Omschrijving
J. van Soest (1929-2006) was een jurist van formaat. Na enige jaren in de praktijk werkzaam te zijn geweest, werd hij in de loop van 1953 wetenschappelijk ambtenaar aan de Universiteit van Amsterdam en met D. Brüll medewerker van W.J. de Langen. Vanaf 1966 was Van Soest hoogleraar belastingrecht aan deze universiteit totdat hij in 1974 werd benoemd tot advocaat-generaal bij de Hoge Raad. In die hoedanigheid schreef hij honderden conclusies die vermaard zijn om hun historische recherches en complete karakter. Ook annoteerde Van Soest, die een belangrijke bijdrage heeft geleverd aan de ontwikkeling van de algemene beginselen van behoorlijk bestuur, talloze rechterlijke uitspraken, in het bijzonder die van de Hoge Raad. Vooral om die annotaties draait het in deze uitgave.

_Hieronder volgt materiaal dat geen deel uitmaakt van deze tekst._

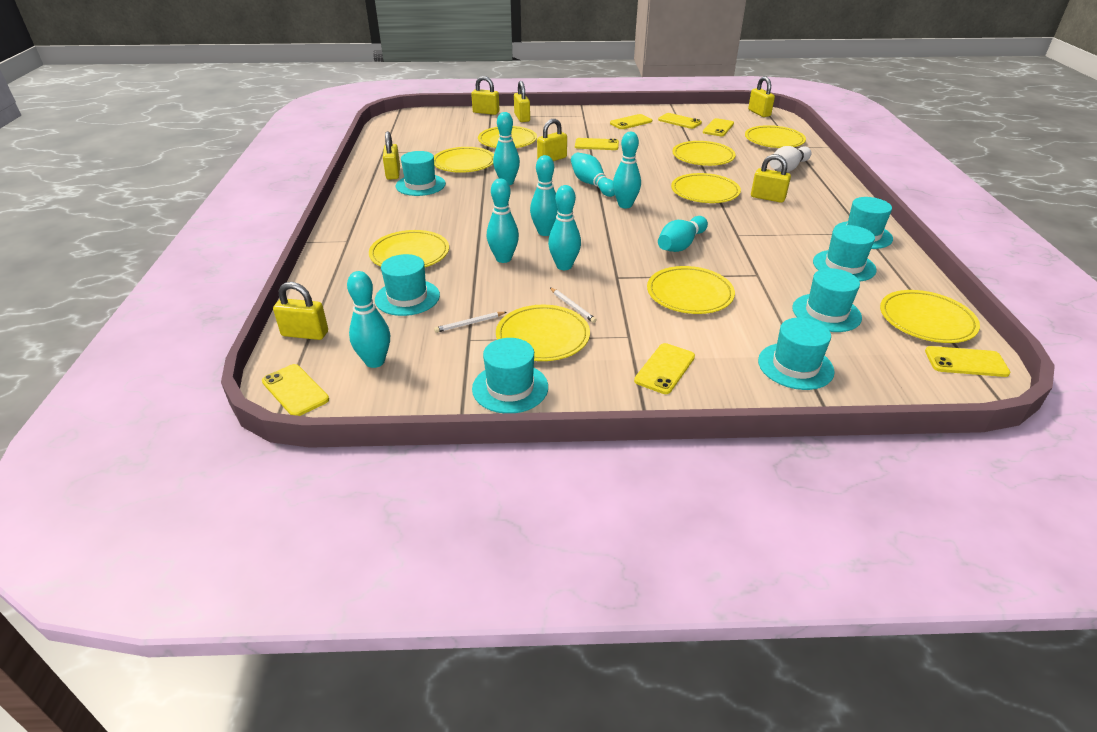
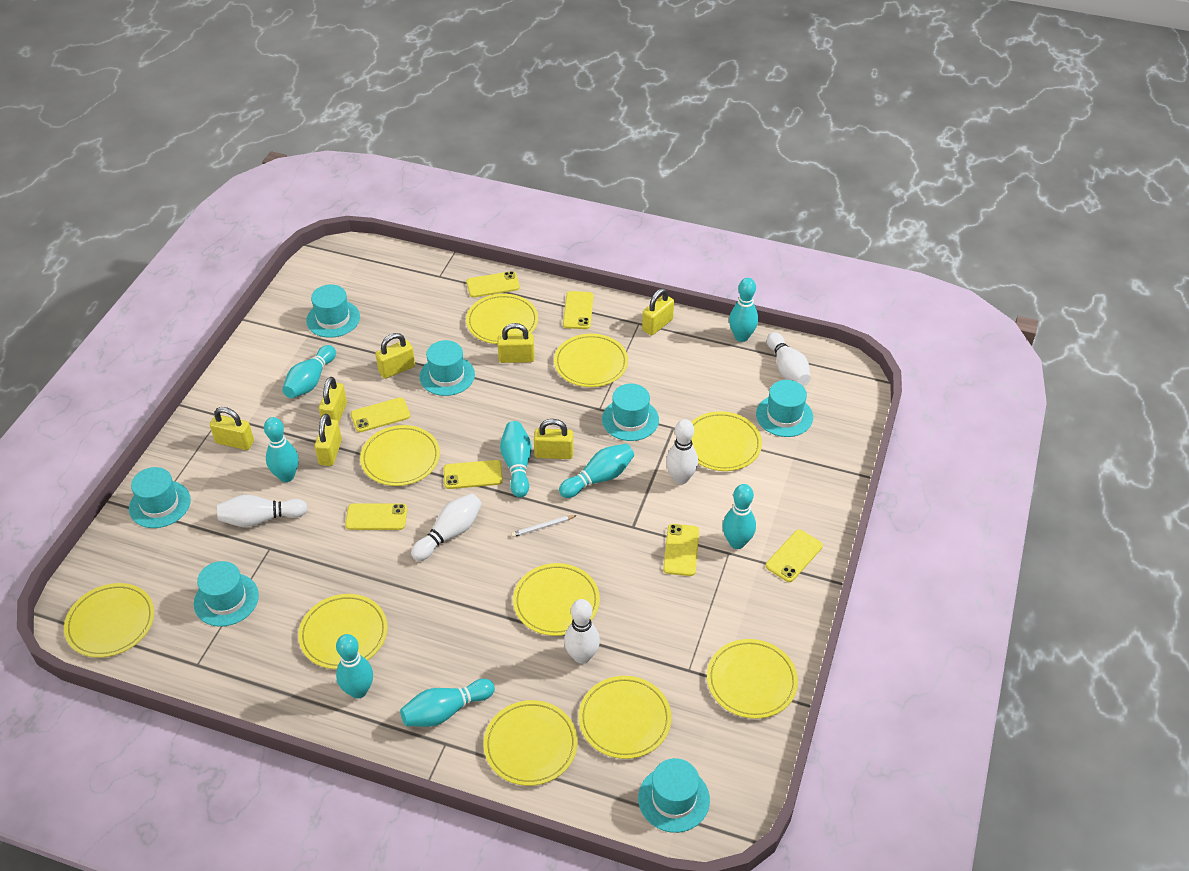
white bowling pin: [770,146,811,173] = 1 -> [217,495,308,527] [411,493,482,561] [564,599,600,664] [666,419,698,484] [767,332,811,386] = 5
white pencil: [434,312,507,333] [550,288,597,323] = 2 -> [511,515,577,537] = 1
yellow plate: [369,230,449,267] [434,147,494,173] [478,126,537,148] [496,305,590,361] [647,266,735,314] [671,173,741,203] [672,141,736,166] [745,125,806,148] [880,290,980,343] = 9 -> [64,583,155,658] [298,594,388,669] [360,425,440,486] [466,294,538,344] [483,700,578,786] [513,563,600,636] [554,334,628,387] [579,676,672,759] [691,411,762,471] [707,639,798,719] = 10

De auteur van deze studie, L.J.A. Pieterse, studeerde in de jaren negentig aan de universiteit waaraan Van Soest verbonden is geweest. Na onder meer bij het wetenschappelijk bureau van de Hoge Raad te hebben gewerkt, is hij sinds 2010 medewerker van de Vrije Universiteit Amsterdam, waaraan hij vorig jaar promoveerde. Vanaf 2015 is hij eveneens verbonden aan de Universiteit Leiden. Daarnaast is Pieterse, die belangstelling heeft voor fiscale historiografie en methodologie, als examinator verbonden aan Nyenrode Business Universiteit en lid van het bestuur van de stichting die de prof. dr. D. Brüll-prijs in het leven heeft geroepen. In 2018 ontving hij voor zijn oeuvre de Jaap van den Berge-Literatuurprijs.